(EXERCISE REQUIREMENTS):
Extract all lines that hold "elbow" from the records below.

(ENTRIES PROVIDED):
◆ ◆ ◆ ◆ ◆

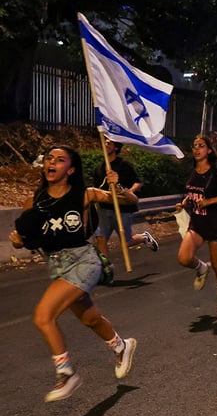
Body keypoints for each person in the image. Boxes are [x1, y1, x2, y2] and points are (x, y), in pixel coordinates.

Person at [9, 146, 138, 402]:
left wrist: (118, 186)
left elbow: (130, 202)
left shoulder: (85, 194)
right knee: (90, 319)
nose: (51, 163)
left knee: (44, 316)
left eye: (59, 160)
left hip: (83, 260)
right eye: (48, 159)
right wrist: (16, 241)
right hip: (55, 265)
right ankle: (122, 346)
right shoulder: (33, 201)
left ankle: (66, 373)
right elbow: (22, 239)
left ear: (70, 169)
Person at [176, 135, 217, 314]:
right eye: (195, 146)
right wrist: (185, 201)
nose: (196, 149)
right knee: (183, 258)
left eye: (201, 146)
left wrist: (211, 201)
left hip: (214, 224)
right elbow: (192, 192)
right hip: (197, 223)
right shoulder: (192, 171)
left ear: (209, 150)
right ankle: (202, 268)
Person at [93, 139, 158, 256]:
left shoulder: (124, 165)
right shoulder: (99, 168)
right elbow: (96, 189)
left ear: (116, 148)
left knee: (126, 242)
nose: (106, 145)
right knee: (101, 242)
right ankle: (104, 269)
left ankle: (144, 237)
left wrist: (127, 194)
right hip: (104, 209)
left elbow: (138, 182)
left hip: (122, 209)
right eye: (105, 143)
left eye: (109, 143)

◆ ◆ ◆ ◆ ◆

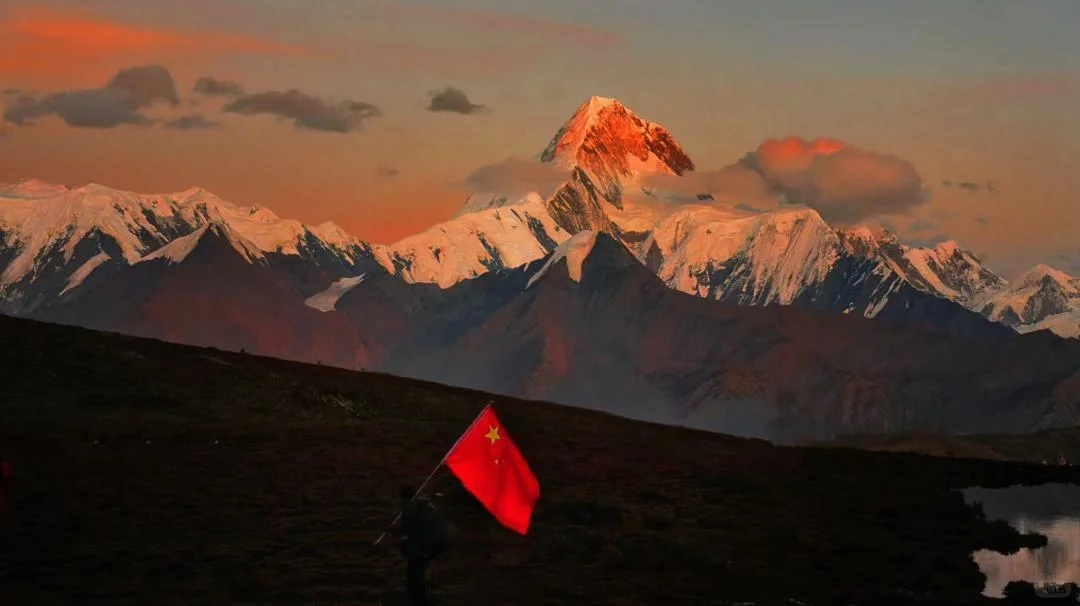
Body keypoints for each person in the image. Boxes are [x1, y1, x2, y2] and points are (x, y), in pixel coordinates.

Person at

◆ ◆ ◆ ◆ ◆

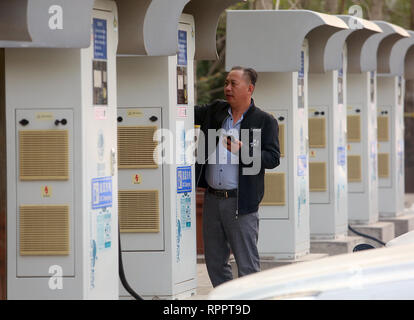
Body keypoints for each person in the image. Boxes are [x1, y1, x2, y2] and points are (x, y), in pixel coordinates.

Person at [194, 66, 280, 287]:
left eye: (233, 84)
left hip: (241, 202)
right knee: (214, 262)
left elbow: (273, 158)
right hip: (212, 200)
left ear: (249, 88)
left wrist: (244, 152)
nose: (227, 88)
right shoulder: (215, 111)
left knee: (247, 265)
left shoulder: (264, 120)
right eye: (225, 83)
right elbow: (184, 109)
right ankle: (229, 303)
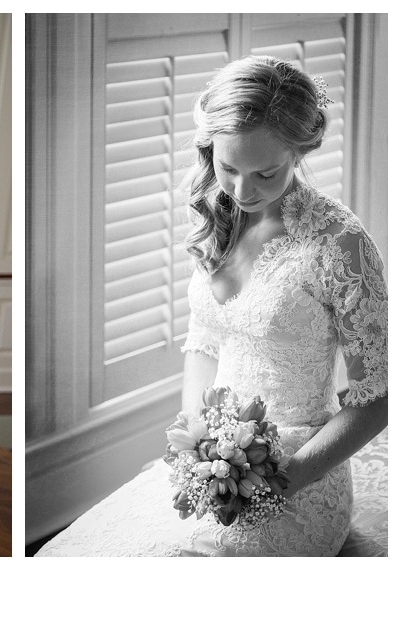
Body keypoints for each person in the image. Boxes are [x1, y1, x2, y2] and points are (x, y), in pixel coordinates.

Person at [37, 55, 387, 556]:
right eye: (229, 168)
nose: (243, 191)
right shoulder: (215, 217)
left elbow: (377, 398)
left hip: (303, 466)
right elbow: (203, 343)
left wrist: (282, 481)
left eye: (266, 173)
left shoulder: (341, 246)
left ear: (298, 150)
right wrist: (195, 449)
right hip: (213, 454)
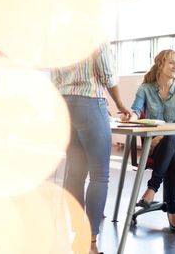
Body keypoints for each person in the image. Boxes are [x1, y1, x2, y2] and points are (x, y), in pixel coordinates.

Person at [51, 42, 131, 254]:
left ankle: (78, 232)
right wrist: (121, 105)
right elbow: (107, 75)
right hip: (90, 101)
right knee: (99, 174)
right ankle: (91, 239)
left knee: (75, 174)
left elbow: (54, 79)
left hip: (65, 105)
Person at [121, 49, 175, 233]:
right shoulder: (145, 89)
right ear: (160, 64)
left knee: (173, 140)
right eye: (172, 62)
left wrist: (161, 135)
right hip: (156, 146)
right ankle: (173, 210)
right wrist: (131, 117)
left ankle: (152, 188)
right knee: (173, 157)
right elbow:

◆ ◆ ◆ ◆ ◆

(ANSWER BOX):
left elbow: (130, 202)
right elbow: (22, 239)
right elbow: (192, 192)
right elbow: (96, 189)
left elbow: (138, 182)
left elbow: (273, 158)
right elbow: (184, 109)
left elbow: (377, 398)
right elbow: (203, 343)
right elbow: (107, 75)
left elbow: (54, 79)
right elbow:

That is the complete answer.